◆ **Problem description**: Without changing a single character, copy every record below.

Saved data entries
.....

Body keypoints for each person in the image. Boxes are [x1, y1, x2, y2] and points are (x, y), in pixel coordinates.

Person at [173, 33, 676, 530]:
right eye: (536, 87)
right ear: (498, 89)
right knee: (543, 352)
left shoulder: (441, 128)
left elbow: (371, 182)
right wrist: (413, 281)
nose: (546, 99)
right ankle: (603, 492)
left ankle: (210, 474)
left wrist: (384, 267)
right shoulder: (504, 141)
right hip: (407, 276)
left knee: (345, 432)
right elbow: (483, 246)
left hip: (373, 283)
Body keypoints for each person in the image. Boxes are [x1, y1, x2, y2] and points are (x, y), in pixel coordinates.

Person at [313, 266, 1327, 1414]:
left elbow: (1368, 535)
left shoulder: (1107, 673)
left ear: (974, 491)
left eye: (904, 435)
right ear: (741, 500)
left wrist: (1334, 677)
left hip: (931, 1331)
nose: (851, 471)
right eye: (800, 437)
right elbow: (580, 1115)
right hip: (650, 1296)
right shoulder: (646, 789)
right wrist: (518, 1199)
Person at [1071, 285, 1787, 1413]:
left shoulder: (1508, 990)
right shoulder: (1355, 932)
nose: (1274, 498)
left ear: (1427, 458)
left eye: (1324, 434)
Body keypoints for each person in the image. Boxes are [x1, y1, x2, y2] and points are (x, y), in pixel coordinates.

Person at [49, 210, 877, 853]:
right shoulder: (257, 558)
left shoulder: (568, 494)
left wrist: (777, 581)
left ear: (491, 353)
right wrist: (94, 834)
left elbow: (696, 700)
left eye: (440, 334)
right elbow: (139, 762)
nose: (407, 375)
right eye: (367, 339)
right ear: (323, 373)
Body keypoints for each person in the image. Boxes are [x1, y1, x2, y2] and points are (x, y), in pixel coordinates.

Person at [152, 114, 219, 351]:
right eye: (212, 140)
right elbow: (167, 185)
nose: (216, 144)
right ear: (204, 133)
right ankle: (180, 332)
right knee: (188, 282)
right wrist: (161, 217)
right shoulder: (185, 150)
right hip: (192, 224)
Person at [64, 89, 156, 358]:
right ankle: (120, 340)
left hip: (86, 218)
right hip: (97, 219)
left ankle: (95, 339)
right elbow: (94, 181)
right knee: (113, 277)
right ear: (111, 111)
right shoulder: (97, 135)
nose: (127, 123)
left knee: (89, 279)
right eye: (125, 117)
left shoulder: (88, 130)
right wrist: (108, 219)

.....

◆ **Answer area**:
Body keypoints for each person in the image. Boxes are [x1, y1, x2, y2] and points are (x, y), in pixel coordinates.

Person at [173, 33, 676, 530]:
right eye: (536, 87)
right ear: (498, 89)
right knee: (543, 352)
left shoulder: (441, 128)
left elbow: (371, 182)
right wrist: (413, 281)
nose: (546, 99)
right ankle: (603, 492)
left ankle: (210, 474)
left wrist: (384, 267)
right shoulder: (504, 141)
right hip: (407, 276)
left knee: (345, 432)
right elbow: (483, 246)
left hip: (373, 283)
Body keypoints for each person in the image. Boxes are [x1, y1, x2, y2] and points are (x, y), in pixel coordinates.

Person at [313, 266, 1327, 1414]:
left elbow: (1368, 535)
left shoulder: (1107, 673)
left ear: (974, 491)
left eye: (904, 435)
right ear: (741, 500)
left wrist: (1334, 677)
left hip: (931, 1331)
nose: (851, 471)
right eye: (800, 437)
right elbow: (580, 1115)
right hip: (650, 1296)
right shoulder: (646, 789)
right wrist: (518, 1199)
Person at [1071, 285, 1787, 1413]:
left shoulder: (1508, 990)
right shoulder: (1355, 932)
nose: (1274, 498)
left ear: (1427, 458)
left eye: (1324, 434)
Body keypoints for each person in the image. Boxes are [x1, y1, x2, y2] and points are (x, y), in pixel coordinates.

Person at [49, 210, 877, 853]:
right shoulder: (257, 558)
left shoulder: (568, 494)
left wrist: (777, 581)
left ear: (491, 353)
right wrist: (94, 834)
left elbow: (696, 700)
left eye: (440, 334)
right elbow: (139, 762)
nose: (407, 375)
right eye: (367, 339)
right ear: (323, 373)
Body keypoints for each person in the image. Boxes are [x1, y1, x2, y2] and points are (x, y), in pixel coordinates.

Person at [152, 114, 219, 351]:
right eye: (212, 140)
right elbow: (167, 185)
nose: (216, 144)
right ear: (204, 133)
right ankle: (180, 332)
right knee: (188, 282)
right wrist: (161, 217)
right shoulder: (185, 150)
right hip: (192, 224)
Person at [64, 89, 156, 358]:
right ankle: (120, 340)
left hip: (86, 218)
right hip: (97, 219)
left ankle: (95, 339)
right elbow: (94, 181)
right knee: (113, 277)
right ear: (111, 111)
right shoulder: (97, 135)
nose: (127, 123)
left knee: (89, 279)
right eye: (125, 117)
left shoulder: (88, 130)
right wrist: (108, 219)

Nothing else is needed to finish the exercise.